Jamie McCoy

Jamie McCoy


Graduated with 1st class honours BSc Marine Biology and Oceanography and with Distinction MRes Marine Biology at the University of Plymouth. My research interests lie within ecophysiology, specifically how factors associated with climate change influence morphology and physiology of marine invertebrates, across multiple life history stages and over multiple generations.

My undergraduate dissertation was titled “Scope for transgenerational acclimation to elevated temperatures in the brackish water amphipod Gammarus chevreuxi (Sexton, 1913)” and involved measuring levels of oxygen consumption through closed chamber respirometry as a proxy for metabolic rate. Masters thesis was titled “Both maternal and embryonic exposure to mild hypoxia influence embryonic development in the intertidal gastropod Littorina littorea (Linnaeus, 1758)”. Using high power microscopy and image analysis software I measured aspects of embryo morphology in developing embryos, and activity levels of hatched veliger larvae, to determine to what extent maternal and embryonic exposure to mild hypoxia (70% air saturation) influenced these traits. Thesis is currently in preparation for publication.

Jamie McCoy

Ecology and Biodiversity

University of Plymouth, School of Biological and Marine Sciences

PhD title: Using novel phenomics technology for environmental sensitivity prediction in marine invertebrates.

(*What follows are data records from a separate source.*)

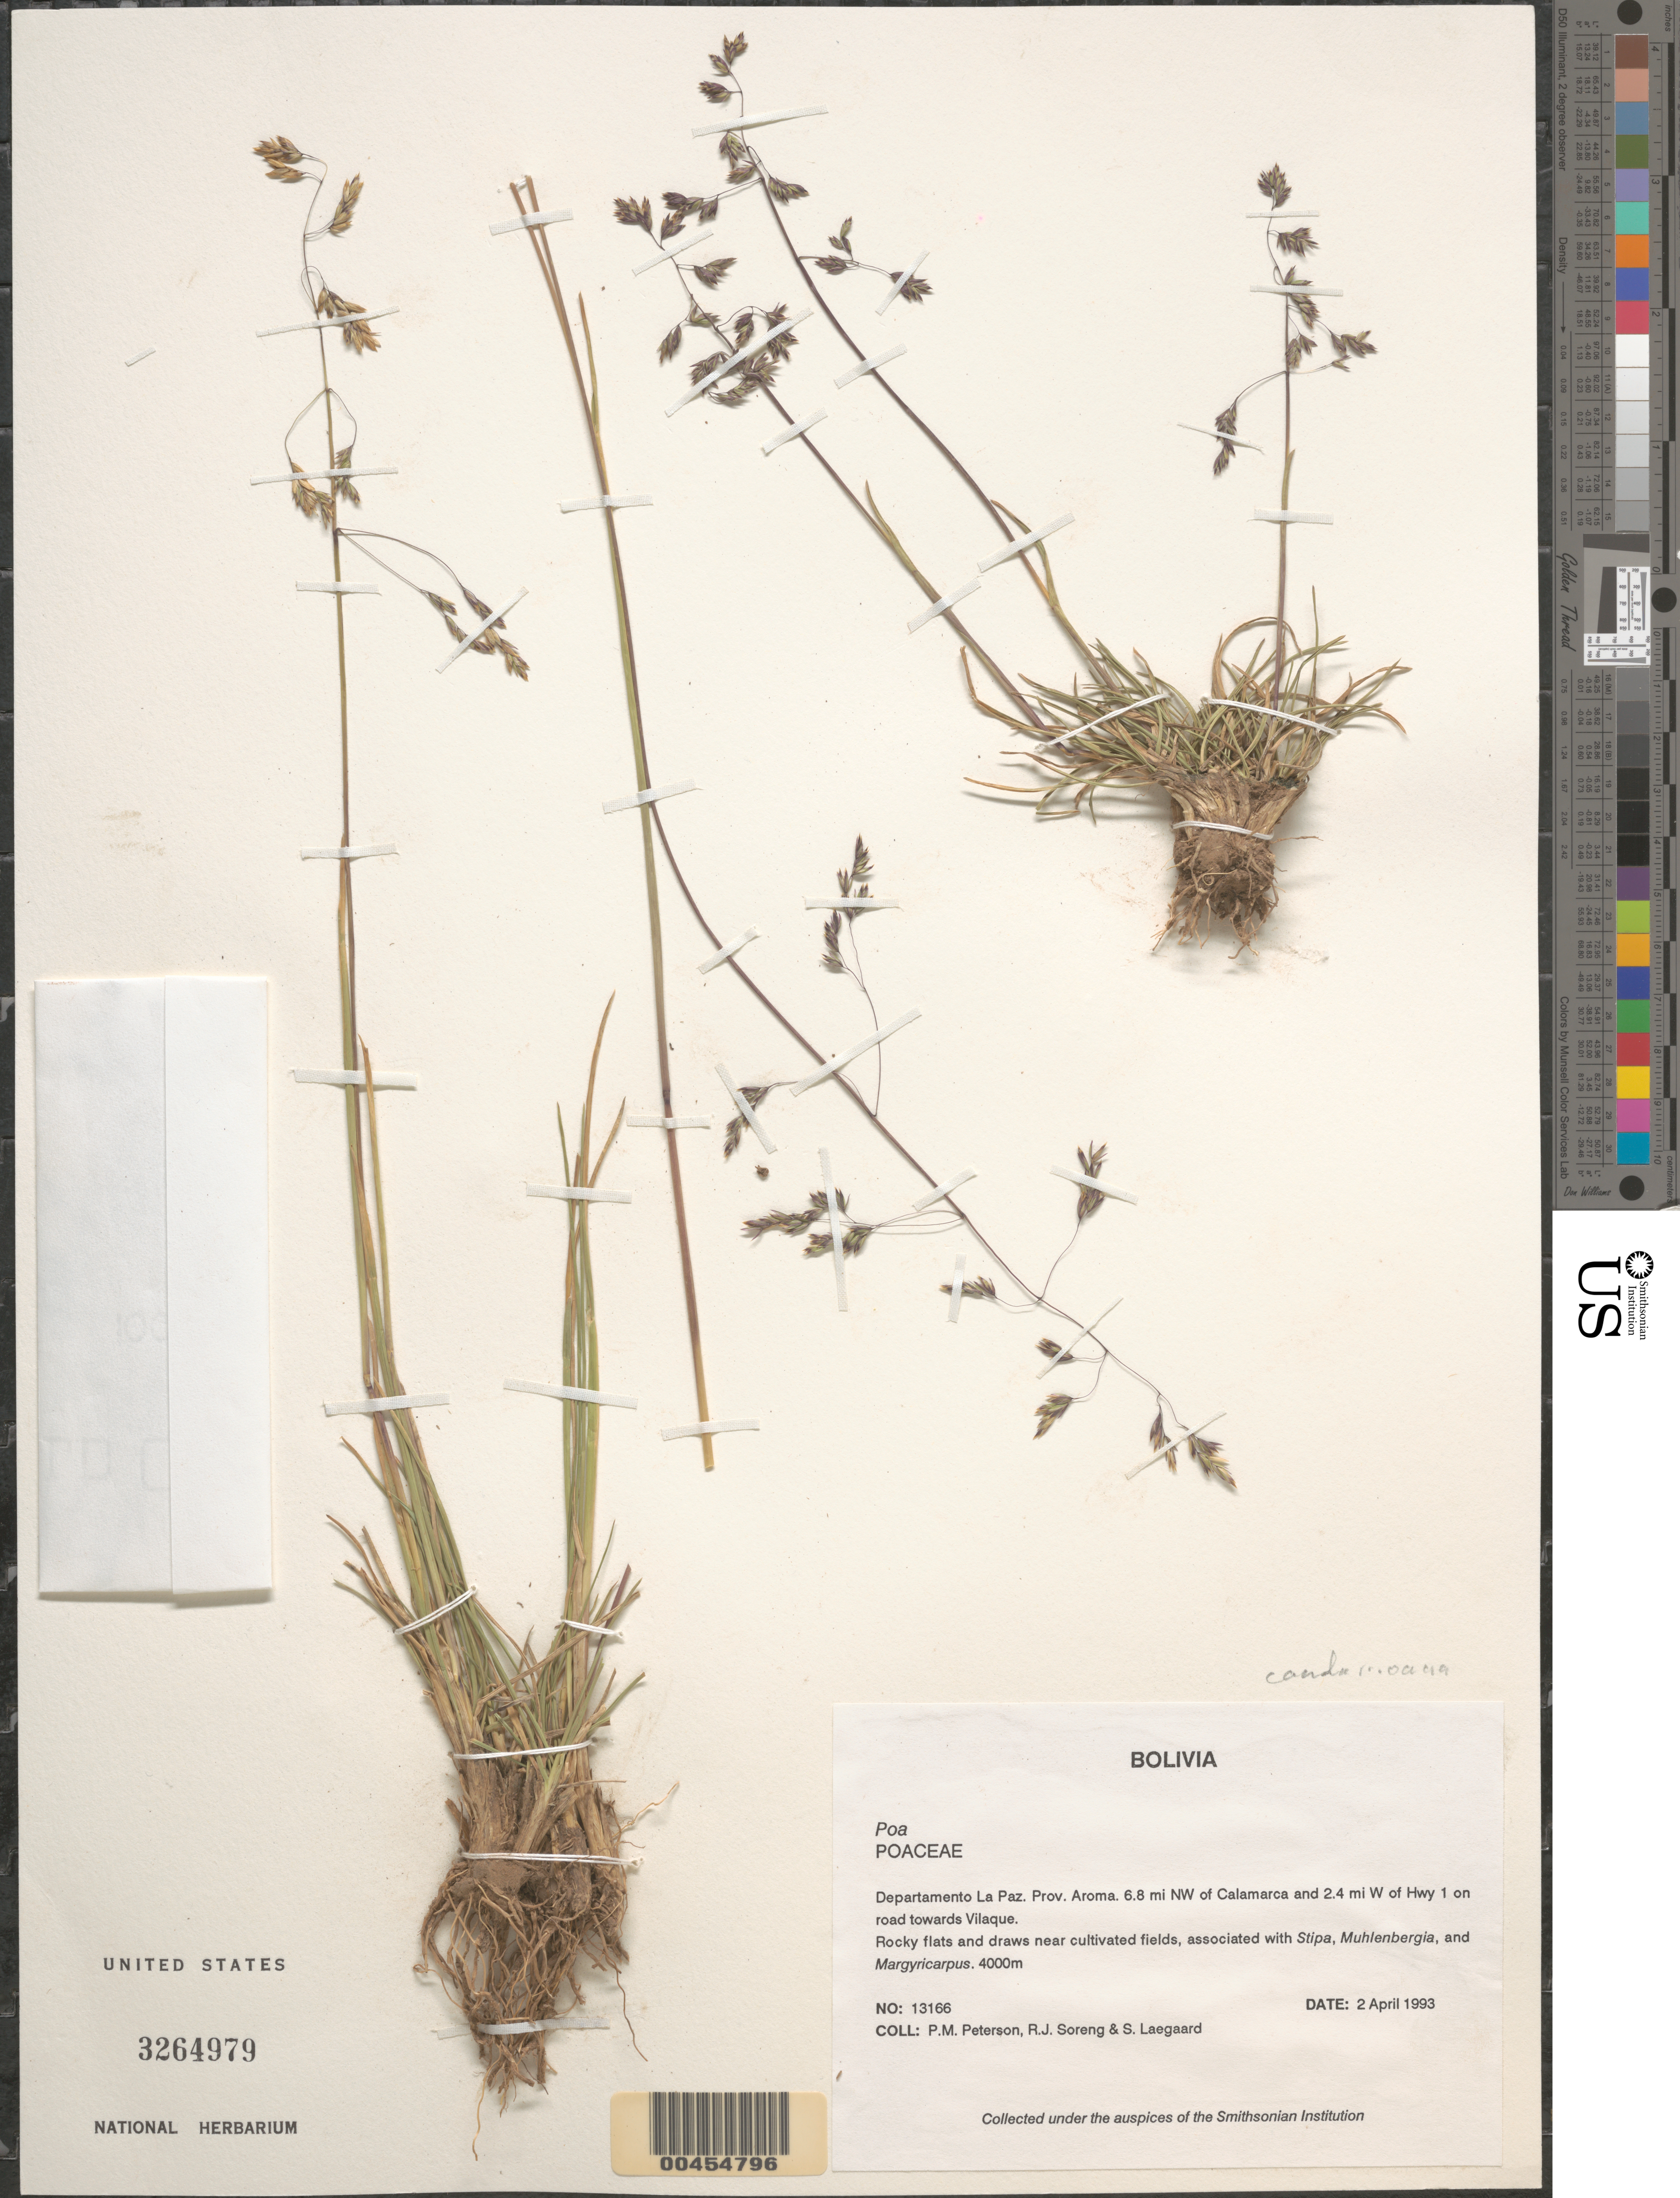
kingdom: Plantae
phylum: Tracheophyta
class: Liliopsida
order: Poales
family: Poaceae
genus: Poa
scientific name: Poa candamoana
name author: Pilg.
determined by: Soreng, Robert J., Research Associate (BOT), Smithsonian Institution - National Museum of Natural History (UNITED STATES)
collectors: P. M. Peterson, R. J. Soreng & S. Lægaard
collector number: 13166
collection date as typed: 02 Apr 1993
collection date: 1993-04-02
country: Bolivia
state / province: La Paz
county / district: Aroma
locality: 6.8 mi NW of Calamarca and 2.4 mi W of Hwy 1 on road towards Vilaque.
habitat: Rocky flats and draws near cultivated fields, associated with Stipa, Muhlenbergia, and Margyricarpus.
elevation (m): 4000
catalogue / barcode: US 3264979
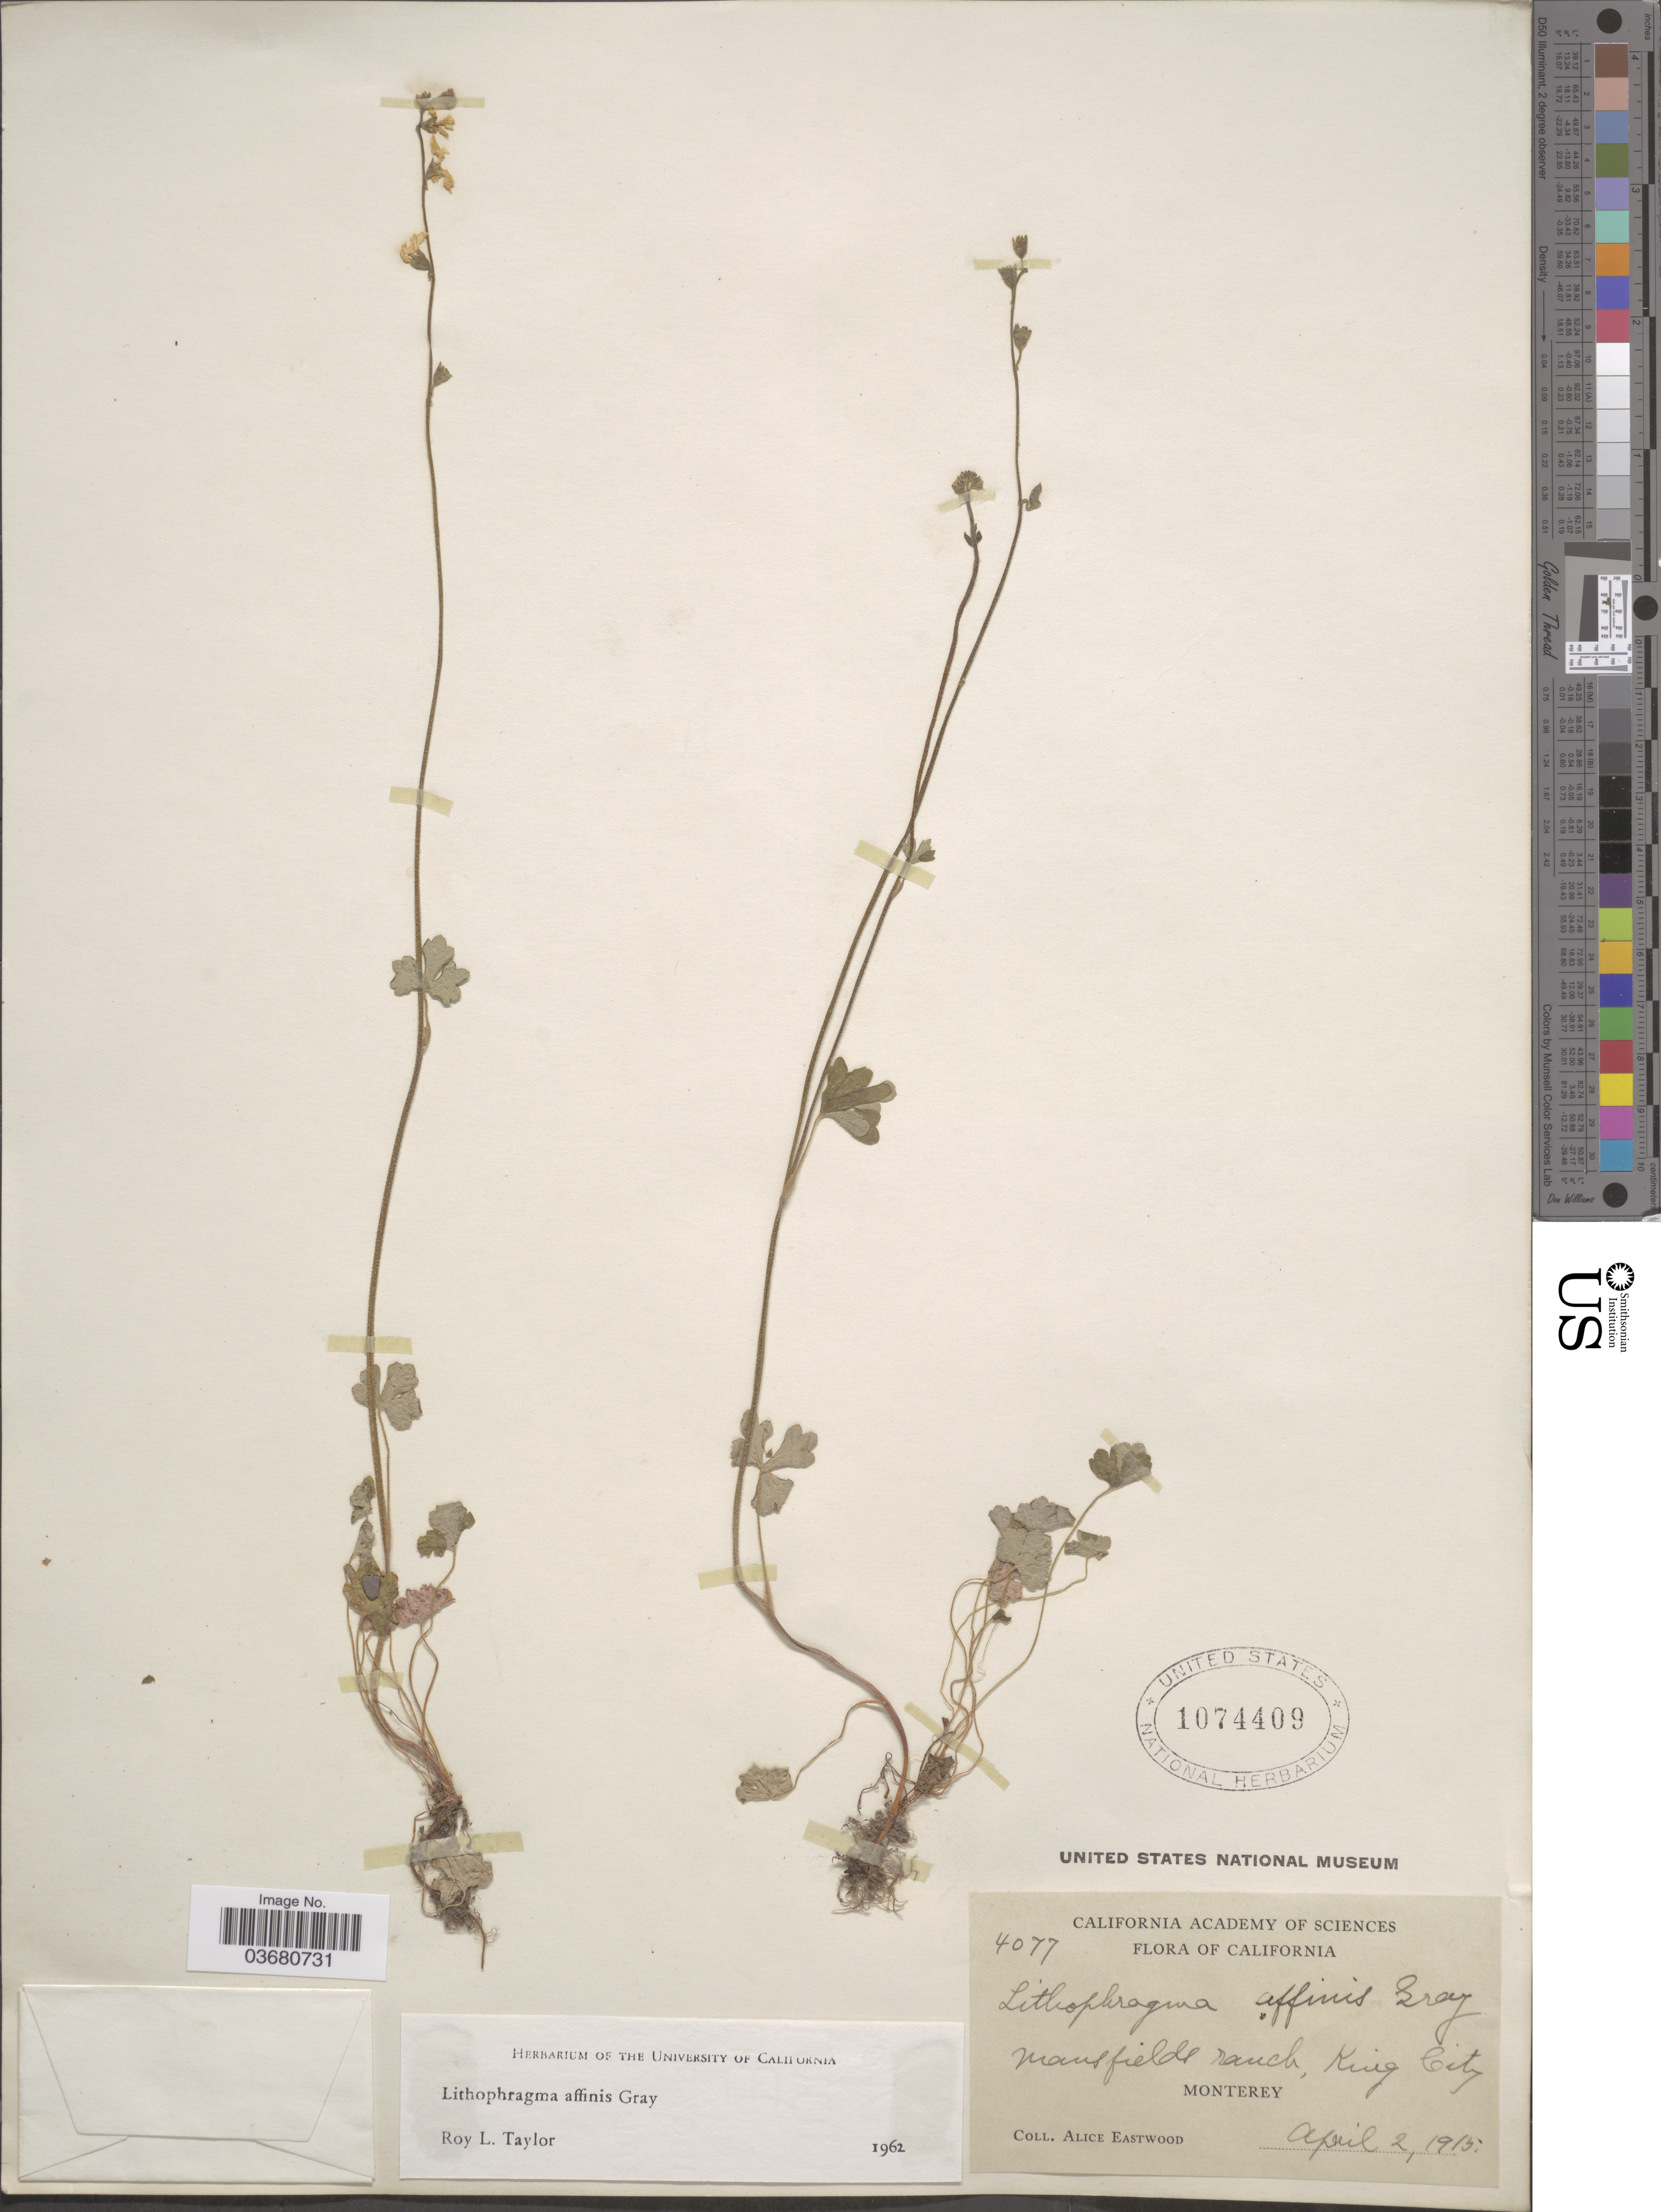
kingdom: Plantae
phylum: Tracheophyta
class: Magnoliopsida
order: Saxifragales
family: Saxifragaceae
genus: Lithophragma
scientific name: Lithophragma affine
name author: A. Gray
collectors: A. Eastwood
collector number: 4077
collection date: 1915-04-02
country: United States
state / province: California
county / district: Monterey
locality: Mansfields ranch, King City. Monterey.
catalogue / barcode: US 1074409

Phenomics is the acquisition of high-dimensional phenotypic data (morphology, physiology and behaviour) on an organism wide scale, with the aim of measuring biological responses more robustly.

This PhD will use advanced bio-imaging and image analysis software (EmbryoPhenomics) to measure the sensitivities of early developmental stages of aquatic invertebrates to stressors associated with climatic change, using species with differing modes of development (encapsulated and planktotrophic). Phenomic data will be used to determine lethal and sub-lethal endpoints which can be used as predictive tools.

This technology enabled approach not only allows for the high-throughput acquisition of phenomic data, but allows ‘proxy traits’, traits for which there is no manual equivalent, to be measured.